Stage : Vail to Beaver Creek, 24.0 miles, 4,900 feet of climbing
We took off on this day in a solid second-place position behind Team LaSportiva and were planning on relaxing, as first place was out of our reach and third place was way back. However, another Bend team and good friends (first-place in the Mixed Open Division, The North Face’s team of Stephanie Howe and Zach Violett) ended up on our heels on the first climb. They had only beat us the first stage when we were struggling with the elevation, and our egos wouldn’t let us off that easy for the final day. I have to say, I was pretty nervous about my gnarled heel and even told Rod so on the first paved downhill through the town of Vail at the beginning. But after we settled in, I hit the first technical downhill section to really test it. All systems go. I knew I’d be fine as long as my footstrike was on the forefoot. We kept plugging away at this hard stage, hoping to hold off Steph and Zach. Upon entering an upper meadow, we caught sight of Team LaSportiva about halfway into the stage — right before the main long, technical singletrack downhill into the town of Avon.

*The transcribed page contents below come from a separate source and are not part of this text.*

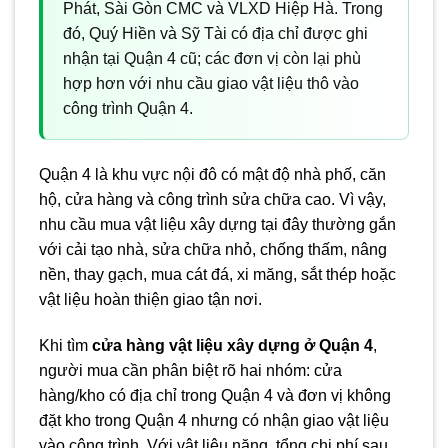
Phát, Sài Gòn CMC và VLXD Hiệp Hà. Trong
đó, Quý Hiền và Sỹ Tài có địa chỉ được ghi
nhận tại Quận 4 cũ; các đơn vị còn lại phù
hợp hơn với nhu cầu giao vật liệu thô vào
công trình Quận 4.
Quận 4 là khu vực nội đô có mật độ nhà phố, căn
hộ, cửa hàng và công trình sửa chữa cao. Vì vậy,
nhu cầu mua vật liệu xây dựng tại đây thường gắn
với cải tạo nhà, sửa chữa nhỏ, chống thấm, nâng
nền, thay gạch, mua cát đá, xi măng, sắt thép hoặc
vật liệu hoàn thiện giao tận nơi.
Khi tìm
cửa hàng vật liệu xây dựng ở Quận 4
,
người mua cần phân biệt rõ hai nhóm: cửa
hàng/kho có địa chỉ trong Quận 4 và đơn vị không
đặt kho trong Quận 4 nhưng có nhận giao vật liệu
vào công trình. Với vật liệu nặng, tổng chi phí sau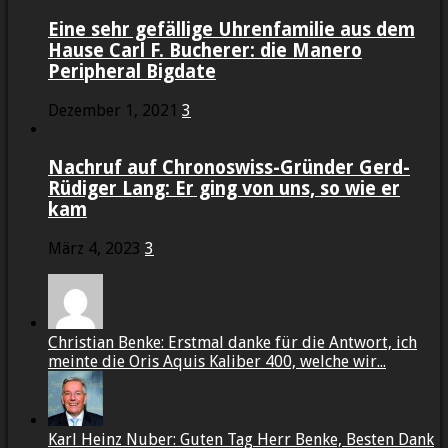
Eine sehr gefällige Uhrenfamilie aus dem
Hause Carl F. Bucherer: die Manero
Peripheral Bigdate
Dezember 1, 2021
3
Nachruf auf Chronoswiss-Gründer Gerd-
Rüdiger Lang: Er ging von uns, so wie er
kam
März 4, 2023
3
Christian Benke: Erstmal danke für die Antwort, ich
meinte die Oris Aquis Kaliber 400, welche wir...
Karl Heinz Nuber: Guten Tag Herr Benke, Besten Dank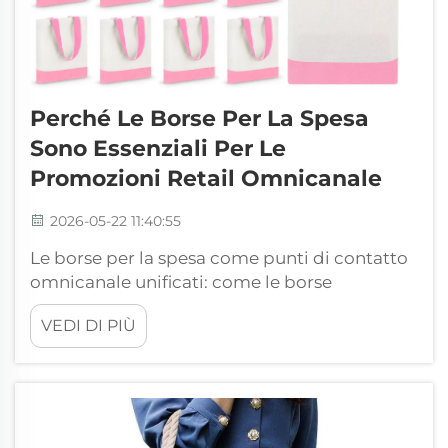
Perché Le Borse Per La Spesa
Sono Essenziali Per Le
Promozioni Retail Omnicanale
2026-05-22 11:40:55
Le borse per la spesa come punti di contatto
omnicanale unificati: come le borse
personalizzate con il marchio collegano la
VEDI DI PIÙ
scoperta online e la conversione in negozio.
Oggi, il 73% degli acquirenti retail passa
attraverso più canali prima dell’acquisto:
naviga sui social media, verifica la
disponibilità in magazzino...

We had been second on the podium every stage, and we really wanted one stage win. Rod said, “I think we can catch them on this next downhill.” Within 10 minutes, we were barreling down the singletrack hot on Bernie and Andy’s tail. Once we caught them, we blew by them with Rod leading. We gapped them slightly and I said, “Let’s roll this.” He stepped aside to let me lead and we took off bombing down and soon reeled in Team Salomon’s Mario Mendoza and Jorge Maravilla. We got to checkpoint 2 neck and neck with Salomon, in and out, and dropped into and through the town of Avon on the pavement. We could see LaSportiva only 200 meters back through town before starting the final 1,800 foot trail climb to the south. We put our heads down and took turns leading and grinding the final climb out of Avon. By the top of the climb, we couldn’t see them anymore and knew if we maintained, we had a stage win wrapped up.

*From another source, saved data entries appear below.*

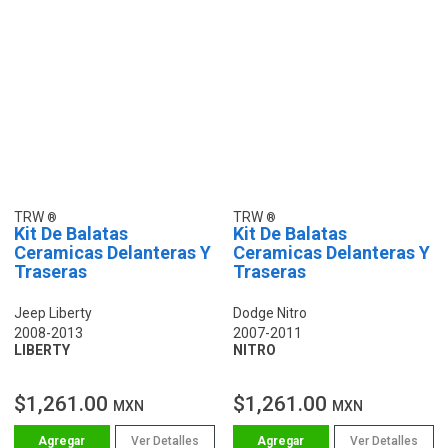
TRW
TRW
Kit De Balatas
Kit De Balatas
Ceramicas Delanteras Y
Ceramicas Delanteras Y
Traseras
Traseras
Jeep Liberty
Dodge Nitro
2008-2013
2007-2011
LIBERTY
NITRO
$1,261.00
$1,261.00
MXN
MXN
Ver Detalles
Ver Detalles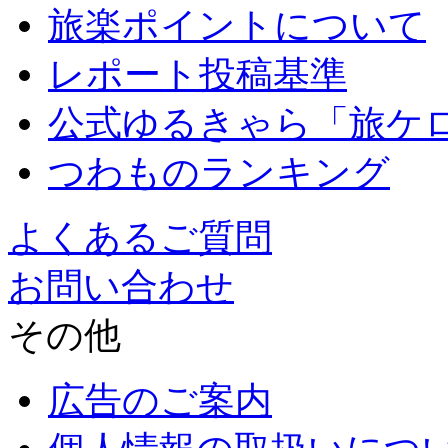
旅楽ポイントについて
レポート投稿基準
公式ゆるきゃら「旅ケ
つわものランキング
よくあるご質問
お問い合わせ
その他
広告のご案内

As we arrived into the finish corral in Beaver Creek, it was sweet icing on the cake to take a stage win over the team we’d been battling tooth and nail the previous five days. 120 miles and 20,000 feet of climbing later, a few blisters and some sore legs — a great ending to a great week. I highly recommend this race, it’s a hard but fun week of awesome trail running. Great trainer for Wasatch 100. That’s the next stop. Giddyup.